Red-billed Blue Magpie   Urocissa erythrorhyncha


  • Urocissa : Greek word oura-tail; kissa-magpie
  • Erythrorhyncha : Greek word  eruthros red; rhunkhos    { Red Billed}

Vernacular Names:  U.P.: Nilkanth, H.P.: Digdal

Distribution in India: Resident of Himalayas and North East India.

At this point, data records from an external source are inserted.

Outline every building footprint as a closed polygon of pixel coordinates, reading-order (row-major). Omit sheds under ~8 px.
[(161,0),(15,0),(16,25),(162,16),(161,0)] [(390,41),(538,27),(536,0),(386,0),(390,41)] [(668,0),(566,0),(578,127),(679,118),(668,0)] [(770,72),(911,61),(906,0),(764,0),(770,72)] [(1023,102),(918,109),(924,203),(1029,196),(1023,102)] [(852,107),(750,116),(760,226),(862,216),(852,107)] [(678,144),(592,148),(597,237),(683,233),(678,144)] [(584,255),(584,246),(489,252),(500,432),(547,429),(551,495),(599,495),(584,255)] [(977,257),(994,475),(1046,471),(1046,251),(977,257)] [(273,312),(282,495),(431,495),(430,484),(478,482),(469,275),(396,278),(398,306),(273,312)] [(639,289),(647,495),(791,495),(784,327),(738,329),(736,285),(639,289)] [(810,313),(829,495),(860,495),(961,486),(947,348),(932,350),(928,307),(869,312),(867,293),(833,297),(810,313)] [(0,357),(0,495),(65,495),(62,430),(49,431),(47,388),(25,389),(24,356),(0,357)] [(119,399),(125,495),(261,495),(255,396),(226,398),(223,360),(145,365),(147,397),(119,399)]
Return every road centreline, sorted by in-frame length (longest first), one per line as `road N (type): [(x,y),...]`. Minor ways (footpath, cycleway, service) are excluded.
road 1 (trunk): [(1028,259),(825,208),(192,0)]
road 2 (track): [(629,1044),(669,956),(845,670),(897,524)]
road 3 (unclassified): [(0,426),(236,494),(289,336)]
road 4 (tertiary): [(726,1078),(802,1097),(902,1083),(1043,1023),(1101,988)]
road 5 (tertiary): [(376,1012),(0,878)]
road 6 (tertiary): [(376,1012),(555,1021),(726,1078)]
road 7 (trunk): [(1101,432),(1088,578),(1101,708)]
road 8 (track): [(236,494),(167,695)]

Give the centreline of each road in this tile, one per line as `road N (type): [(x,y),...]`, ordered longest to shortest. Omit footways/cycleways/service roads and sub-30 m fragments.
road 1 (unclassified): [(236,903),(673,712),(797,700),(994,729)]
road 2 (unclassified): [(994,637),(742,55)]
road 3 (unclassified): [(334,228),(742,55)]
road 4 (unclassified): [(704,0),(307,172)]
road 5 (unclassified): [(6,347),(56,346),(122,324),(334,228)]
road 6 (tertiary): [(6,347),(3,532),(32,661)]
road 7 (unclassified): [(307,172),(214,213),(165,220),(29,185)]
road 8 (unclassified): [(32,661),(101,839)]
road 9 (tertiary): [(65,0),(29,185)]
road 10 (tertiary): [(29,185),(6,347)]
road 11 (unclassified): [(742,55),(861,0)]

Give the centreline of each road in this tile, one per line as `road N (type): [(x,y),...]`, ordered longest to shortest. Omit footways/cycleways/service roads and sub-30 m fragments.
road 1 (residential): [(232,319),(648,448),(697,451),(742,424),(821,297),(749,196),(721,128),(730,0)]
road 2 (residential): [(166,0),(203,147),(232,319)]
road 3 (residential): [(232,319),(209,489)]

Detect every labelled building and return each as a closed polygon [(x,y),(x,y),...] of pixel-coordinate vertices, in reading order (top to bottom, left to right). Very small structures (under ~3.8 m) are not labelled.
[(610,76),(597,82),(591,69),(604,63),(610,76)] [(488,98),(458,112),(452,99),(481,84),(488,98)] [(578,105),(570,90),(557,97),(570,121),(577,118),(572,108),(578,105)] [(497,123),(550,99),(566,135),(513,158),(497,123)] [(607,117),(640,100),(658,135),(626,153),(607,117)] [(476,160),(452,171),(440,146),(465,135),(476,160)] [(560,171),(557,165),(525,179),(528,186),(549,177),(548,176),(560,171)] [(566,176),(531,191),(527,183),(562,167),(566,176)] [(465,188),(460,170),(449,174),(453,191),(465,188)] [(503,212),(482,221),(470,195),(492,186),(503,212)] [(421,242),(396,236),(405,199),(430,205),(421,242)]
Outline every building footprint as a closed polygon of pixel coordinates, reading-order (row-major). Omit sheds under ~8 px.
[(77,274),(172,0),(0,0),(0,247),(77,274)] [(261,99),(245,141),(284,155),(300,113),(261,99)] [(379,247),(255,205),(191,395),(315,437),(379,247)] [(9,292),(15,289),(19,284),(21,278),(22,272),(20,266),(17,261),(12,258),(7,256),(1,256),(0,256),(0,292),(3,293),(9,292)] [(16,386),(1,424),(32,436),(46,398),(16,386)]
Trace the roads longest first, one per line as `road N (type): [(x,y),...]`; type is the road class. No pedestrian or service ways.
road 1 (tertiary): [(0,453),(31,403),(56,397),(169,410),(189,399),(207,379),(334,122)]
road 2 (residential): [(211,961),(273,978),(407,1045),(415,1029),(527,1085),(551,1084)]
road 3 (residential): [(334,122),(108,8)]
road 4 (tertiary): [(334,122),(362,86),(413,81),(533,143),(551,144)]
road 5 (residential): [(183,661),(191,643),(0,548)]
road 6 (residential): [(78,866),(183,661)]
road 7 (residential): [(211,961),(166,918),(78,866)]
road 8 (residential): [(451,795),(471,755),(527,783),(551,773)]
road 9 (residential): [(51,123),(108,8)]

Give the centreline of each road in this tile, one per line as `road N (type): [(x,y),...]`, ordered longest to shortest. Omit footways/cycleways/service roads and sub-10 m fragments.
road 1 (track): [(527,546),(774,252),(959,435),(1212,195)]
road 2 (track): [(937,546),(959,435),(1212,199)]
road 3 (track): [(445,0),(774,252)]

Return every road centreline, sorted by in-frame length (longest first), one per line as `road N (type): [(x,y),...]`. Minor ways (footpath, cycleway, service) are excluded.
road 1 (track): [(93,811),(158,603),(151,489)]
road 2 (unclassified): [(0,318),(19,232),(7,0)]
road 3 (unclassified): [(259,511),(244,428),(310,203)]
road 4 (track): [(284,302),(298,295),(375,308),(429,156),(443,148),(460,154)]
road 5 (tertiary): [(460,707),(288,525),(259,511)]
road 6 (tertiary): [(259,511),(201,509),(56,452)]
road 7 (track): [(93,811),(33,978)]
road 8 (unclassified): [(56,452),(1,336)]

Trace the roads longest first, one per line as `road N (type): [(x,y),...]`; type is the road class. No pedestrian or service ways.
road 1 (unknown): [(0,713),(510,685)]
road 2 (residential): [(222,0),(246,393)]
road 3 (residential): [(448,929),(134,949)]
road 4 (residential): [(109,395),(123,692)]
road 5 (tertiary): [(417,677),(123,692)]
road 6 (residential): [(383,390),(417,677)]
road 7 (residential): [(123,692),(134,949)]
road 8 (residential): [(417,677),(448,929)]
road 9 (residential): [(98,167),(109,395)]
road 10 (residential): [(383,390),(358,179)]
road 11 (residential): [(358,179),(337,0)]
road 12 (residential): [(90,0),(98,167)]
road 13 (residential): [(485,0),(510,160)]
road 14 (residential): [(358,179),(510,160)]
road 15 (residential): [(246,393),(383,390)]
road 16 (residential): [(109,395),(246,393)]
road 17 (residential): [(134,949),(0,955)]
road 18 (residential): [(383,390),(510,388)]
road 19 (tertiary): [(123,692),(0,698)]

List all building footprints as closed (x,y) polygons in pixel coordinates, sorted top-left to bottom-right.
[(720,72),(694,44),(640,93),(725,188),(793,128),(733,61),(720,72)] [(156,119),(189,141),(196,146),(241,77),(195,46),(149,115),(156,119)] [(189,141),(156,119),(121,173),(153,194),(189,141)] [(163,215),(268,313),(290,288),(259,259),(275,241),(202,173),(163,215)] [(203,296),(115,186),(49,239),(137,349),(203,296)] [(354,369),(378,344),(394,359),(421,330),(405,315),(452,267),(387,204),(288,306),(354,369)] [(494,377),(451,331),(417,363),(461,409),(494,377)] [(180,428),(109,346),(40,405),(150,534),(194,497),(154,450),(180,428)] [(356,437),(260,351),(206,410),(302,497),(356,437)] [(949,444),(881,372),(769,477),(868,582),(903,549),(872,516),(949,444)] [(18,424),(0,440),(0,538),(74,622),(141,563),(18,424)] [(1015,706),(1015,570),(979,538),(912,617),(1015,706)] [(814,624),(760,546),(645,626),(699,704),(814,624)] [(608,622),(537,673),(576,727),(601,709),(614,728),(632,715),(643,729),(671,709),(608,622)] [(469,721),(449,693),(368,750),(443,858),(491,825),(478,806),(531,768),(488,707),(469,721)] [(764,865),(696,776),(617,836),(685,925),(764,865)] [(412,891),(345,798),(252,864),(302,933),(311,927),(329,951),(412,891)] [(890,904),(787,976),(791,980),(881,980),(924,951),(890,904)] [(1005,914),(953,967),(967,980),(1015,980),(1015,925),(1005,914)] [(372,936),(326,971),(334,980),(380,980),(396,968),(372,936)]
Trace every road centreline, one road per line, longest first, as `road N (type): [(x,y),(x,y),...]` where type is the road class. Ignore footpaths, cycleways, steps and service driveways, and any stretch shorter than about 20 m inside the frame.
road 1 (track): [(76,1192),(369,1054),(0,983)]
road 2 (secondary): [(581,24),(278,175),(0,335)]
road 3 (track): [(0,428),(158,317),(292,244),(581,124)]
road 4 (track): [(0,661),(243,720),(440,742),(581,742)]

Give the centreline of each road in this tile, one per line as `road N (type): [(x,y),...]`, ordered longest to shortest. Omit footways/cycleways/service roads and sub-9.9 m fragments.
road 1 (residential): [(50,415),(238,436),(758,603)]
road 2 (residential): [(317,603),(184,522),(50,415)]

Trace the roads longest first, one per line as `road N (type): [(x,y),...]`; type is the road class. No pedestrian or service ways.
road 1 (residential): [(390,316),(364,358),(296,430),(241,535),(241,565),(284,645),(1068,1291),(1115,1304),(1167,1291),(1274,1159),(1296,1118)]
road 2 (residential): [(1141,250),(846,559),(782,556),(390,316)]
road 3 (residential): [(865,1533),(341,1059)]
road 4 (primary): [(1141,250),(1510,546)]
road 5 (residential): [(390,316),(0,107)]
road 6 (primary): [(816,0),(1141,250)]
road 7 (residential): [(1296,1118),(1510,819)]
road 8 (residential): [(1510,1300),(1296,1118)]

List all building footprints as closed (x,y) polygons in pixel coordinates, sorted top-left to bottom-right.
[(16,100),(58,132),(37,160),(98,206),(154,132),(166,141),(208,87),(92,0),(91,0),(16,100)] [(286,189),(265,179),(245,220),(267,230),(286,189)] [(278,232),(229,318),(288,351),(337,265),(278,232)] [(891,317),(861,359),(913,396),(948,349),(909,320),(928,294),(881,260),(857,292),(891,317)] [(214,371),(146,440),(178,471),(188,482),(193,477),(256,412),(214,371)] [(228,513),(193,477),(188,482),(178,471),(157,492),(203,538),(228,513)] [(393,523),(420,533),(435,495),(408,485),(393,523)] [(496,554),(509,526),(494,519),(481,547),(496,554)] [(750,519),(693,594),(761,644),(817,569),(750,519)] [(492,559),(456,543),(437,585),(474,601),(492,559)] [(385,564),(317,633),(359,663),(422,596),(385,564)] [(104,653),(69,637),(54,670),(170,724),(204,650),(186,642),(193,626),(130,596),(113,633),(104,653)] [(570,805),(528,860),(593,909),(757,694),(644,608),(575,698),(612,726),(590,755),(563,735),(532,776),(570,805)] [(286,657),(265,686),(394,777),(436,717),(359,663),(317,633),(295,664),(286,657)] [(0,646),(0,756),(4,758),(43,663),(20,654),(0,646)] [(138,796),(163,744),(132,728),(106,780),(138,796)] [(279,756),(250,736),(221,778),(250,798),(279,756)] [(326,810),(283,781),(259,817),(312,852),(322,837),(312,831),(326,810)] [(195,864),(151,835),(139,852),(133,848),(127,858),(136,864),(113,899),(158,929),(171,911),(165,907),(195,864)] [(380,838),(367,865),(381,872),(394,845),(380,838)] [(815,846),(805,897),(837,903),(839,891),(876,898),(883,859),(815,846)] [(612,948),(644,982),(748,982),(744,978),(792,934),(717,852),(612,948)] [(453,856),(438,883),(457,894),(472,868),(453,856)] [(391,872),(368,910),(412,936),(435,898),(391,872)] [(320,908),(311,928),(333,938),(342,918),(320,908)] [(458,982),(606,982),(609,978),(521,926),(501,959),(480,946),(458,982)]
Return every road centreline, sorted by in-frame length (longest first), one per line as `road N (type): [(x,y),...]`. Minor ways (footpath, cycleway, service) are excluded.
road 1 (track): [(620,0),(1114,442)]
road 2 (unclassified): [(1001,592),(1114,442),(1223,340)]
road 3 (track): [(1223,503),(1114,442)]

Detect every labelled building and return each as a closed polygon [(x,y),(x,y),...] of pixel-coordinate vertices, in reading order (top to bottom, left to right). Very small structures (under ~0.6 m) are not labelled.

Size of 65-68 cm; wt. of male 145–192 g, female 106–155 g. It is a highly distinctive blue magpie with exceptionally long, strongly graduated, sweeping white-spotted tail, central feather pair projecting beyond next and drooping towards tip; bill rather prominent, nostrils concealed by soft plumes. The nominate race has head down to upper breast and upper mantle velvety black, feathers of rear crown and nape with extensive white tips. The feathers of forecrown also with tiny whitish tips; upper­parts dull medium-blue with weak mauve wash, uppertail-coverts with narrow whitish subterminal bars and black tips; upperwing brighter blue with stronger mauve tones, tips of primaries and secondaries narrowly whitish with narrow dark subterminal lines. The tail is mauve-blue, feathers with broad white tips and black subterminal bars, white tips progressively more extensive towards shorter outermost feathers; underparts below upper breast whitish, washed lightly with grey, undertail-coverts whiter; iris dark brown; bill and legs reddish-pink to coral-red. Both the sexes are similar.

Habitat :

It is found in Tropical and subtropical broadleaf evergreen forest in Himalayan foothills. Found from sea level, up to 2200 m.

Food Habits:

It eats larger invertebrates, especially beetles, caterpillars, land-leeches, tree-frogs, small lizards, birds’ eggs and nestlings, and even small mammals, carrion and kitchen scraps. Variety of fruits and berries are also eaten. It forages at all levels, including forest floor, where it jumps about with tail raised, the very tip drooping

Breeding Habits:

Breeds in April-Jun in India. The nest is built by both sexes. The nest is made up of sticks and twigs, cup lined with fine rootlets and plant fibers, above ground inside upper canopy of sapling or near end of long bough of larger tree.They lay a clutch 3-6 eggs. The female parent incubates. The male feeds incubating female at nest and helps to feed nestlings.